Les drogues sont classées selon le type d’effets qu’elles procurent

  • « dépresseur du système nerveux » : elles agissent sur le cerveau en ralentissant certaines fonctions ou sensations. Un ralentissement de la fonction respiratoire et l’endormissement sont souvent des effets secondaires de ces drogues.
  •  « stimulant » : elles accroissent les sensations et certaines fonctions organiques comme le rythme cardiaque ou encore la sensation d’éveil… Leur action « stimulante » est souvent suivie d’un contrecoup avec par exemple des sensations inverses de fatigue et d’irritabilité.
  • « hallucinogène » : elles modifient les perceptions visuelles, auditives et corporelles. Ces modifications sont très dépendantes du contexte et de la personne qui utilise de telles drogues.
  • « stimulants-hallucinogènes » : elles stimulent les sensations et certaines fonctions organiques tout en produisant des distorsions des perceptions, mais de manière moins marquée qu’avec un hallucinogène.
  • les drogues difficiles à classer (on parle par défaut de « perturbateurs ») : elles peuvent avoir les effets de plusieurs des catégories précédentes sans avoir rien de spécifique.

La dangerosité d’une drogue n’est pas reliée à son type d’effet. Dans chaque catégorie, il y a des drogues dont les risques sont différents et d’importance variable.

La dangerosité des drogues est une autre manière de classer les drogues. Se pose alors le problème des critères de dangerosité retenus. Parmi ceux-ci, il peut y avoir notamment la dépendance (physique et/ou psychologique), la toxicité pour la santé, le risque d’accident, ou encore la « nocivité sociale » (délinquance, coût des soins, coût pour la collectivité, etc.).

Le potentiel de dangerosité d’une drogue n’est pas forcément le même d’un critère à l’autre.

On retrouvera toutes ces classifications dans le document présent sur le site des réseaux de santé ADDICA et CARéDIAB : les différentes classifications des substances psychoactives.

Les effets et risques d’une drogue dépendent également de la personne qui la prend et du contexte de consommation. Ces classifications sont une généralisation d’une réalité beaucoup plus complexe.
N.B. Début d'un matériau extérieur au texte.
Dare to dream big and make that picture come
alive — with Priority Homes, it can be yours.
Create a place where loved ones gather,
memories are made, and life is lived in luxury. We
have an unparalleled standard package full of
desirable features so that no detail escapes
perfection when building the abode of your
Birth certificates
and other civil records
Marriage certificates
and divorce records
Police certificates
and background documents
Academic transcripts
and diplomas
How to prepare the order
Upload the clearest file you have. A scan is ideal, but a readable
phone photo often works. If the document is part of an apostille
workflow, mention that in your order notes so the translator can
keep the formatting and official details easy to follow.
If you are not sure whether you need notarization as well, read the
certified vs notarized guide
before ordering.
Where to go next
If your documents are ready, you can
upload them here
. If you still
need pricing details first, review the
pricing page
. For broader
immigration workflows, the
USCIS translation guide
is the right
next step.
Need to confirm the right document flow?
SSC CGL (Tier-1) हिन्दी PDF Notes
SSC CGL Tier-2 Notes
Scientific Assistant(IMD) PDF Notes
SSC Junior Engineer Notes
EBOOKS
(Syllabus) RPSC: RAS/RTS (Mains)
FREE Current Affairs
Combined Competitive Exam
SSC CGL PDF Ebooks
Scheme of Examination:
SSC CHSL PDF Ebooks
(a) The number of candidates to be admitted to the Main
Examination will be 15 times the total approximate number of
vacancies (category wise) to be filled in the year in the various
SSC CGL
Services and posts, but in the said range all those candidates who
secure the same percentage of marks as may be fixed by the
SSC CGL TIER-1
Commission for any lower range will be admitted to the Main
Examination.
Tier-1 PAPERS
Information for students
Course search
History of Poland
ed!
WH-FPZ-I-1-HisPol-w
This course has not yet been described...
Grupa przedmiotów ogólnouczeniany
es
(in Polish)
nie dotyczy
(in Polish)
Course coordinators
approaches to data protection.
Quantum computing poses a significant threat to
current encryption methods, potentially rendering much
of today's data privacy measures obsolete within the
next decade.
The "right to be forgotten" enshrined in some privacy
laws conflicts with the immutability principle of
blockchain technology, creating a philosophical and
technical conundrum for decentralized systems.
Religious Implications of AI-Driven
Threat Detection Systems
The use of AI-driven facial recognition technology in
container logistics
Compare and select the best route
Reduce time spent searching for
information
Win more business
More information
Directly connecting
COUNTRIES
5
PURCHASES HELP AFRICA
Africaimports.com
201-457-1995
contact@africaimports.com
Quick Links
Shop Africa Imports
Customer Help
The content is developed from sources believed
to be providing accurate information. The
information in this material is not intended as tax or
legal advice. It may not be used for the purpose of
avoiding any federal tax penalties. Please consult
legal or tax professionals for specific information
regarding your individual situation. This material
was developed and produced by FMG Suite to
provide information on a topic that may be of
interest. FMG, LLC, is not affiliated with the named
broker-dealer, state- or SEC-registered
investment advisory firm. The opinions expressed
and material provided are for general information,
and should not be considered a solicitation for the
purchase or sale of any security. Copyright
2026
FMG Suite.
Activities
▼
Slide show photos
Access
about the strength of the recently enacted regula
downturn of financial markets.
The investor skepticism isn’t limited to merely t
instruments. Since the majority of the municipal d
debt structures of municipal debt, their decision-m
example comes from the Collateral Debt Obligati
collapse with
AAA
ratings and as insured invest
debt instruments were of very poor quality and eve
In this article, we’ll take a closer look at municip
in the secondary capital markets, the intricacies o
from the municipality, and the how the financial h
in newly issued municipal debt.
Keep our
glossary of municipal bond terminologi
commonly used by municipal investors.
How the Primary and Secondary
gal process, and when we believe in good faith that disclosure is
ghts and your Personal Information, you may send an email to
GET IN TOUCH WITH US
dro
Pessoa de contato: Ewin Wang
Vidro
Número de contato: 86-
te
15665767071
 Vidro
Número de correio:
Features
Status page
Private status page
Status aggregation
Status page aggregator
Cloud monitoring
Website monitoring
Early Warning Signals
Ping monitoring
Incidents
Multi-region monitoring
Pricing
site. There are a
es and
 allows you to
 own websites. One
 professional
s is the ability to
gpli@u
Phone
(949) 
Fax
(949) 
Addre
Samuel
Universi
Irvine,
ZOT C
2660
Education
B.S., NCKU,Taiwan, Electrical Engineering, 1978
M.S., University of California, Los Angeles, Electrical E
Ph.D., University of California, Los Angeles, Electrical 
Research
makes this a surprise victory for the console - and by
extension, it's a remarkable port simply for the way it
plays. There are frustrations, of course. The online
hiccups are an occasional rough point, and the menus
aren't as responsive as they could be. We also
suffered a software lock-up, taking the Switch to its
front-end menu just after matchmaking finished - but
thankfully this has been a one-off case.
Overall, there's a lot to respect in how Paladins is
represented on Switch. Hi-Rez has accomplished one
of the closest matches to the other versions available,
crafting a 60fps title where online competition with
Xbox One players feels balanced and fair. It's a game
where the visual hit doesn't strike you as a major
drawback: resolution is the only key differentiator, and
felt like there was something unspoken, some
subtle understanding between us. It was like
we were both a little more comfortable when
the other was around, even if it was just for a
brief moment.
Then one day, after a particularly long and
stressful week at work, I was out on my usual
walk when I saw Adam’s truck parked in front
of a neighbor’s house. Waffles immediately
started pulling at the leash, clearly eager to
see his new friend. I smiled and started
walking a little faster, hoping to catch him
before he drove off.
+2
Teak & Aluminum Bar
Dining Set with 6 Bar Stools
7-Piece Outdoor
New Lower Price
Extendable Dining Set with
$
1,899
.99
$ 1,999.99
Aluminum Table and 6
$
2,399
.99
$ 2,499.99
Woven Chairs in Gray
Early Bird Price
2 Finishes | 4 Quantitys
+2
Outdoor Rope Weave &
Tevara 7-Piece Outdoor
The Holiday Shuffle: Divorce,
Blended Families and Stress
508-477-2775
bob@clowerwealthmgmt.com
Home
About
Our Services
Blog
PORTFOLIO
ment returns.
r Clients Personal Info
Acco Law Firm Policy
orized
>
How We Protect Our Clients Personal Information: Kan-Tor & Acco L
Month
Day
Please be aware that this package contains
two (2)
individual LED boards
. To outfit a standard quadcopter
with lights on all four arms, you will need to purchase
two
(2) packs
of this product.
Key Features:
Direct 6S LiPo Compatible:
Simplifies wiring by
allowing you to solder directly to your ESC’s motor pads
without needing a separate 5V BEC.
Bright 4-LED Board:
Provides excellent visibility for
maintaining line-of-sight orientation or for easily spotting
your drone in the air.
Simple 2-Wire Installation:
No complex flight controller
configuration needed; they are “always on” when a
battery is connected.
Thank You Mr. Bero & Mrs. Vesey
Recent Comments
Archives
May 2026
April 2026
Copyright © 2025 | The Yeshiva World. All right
(Source : http://www.drogues-info-service.fr/Tout-savoir-sur-les-drogues/Les-drogues-et-leur-consommation/Qu-est-ce-qu-une-drogue#.VQqpQ_10yt8)

Le cas du cannabis

Le cannabis, comme les autres drogues, peut provoquer une dépendance. L’intensité de la dépendance est liée aux habitudes de consommation, aux quantités utilisées, à la personnalité de l’usager, à ses conditions de vie. S’il n’existe pas de signes physiques de manque (appelés symptômes de sevrage pour l’héroïne ou l’alcool), il peut être irritabilité (énervement, stress) ou encore difficultés à dormir…

Un fumeur régulier a besoin de temps pour s’adapter à une vie sans cannabis, surtout quand elle laisse réapparaitre un mal-être. Il est alors parfois nécessaire de se faire aider.

Ainsi les conséquences d’une consommation de drogue dépendent de la personnalité de l’usager, de la manière dont elle est utilisée mais également du contexte qui entoure cette prise de drogue.

L’impact des conditions de vie

Les effets propres à certaines drogues nuisent au développement du fœtus et peuvent entrainer des séquelles irréversibles. Toutefois, ce sont souvent les mauvaises conditions de vie de la mère (dues notamment à sa précarité et à son isolement) et l’absence ou l’insuffisance des soins qu’elle reçoit qui peuvent être à l’origine de complications durant et après la grossesse.

Lorsqu’une femme enceinte consomme des drogues, il est primordial qu’elle puisse trouver un interlocuteur dans le corps médical avec lequel elle pourra évoquer ses consommations et qui pourra organiser le suivi de sa grossesse. Il a été démontré qu’un suivi des femmes enceintes consommatrices de drogues prenant en compte les dimensions médicales, sociales et psychologiques, améliore considérablement le déroulement de la grossesse et de la naissance et favorise la construction du lien entre la mère et l’enfant ainsi que leur devenir.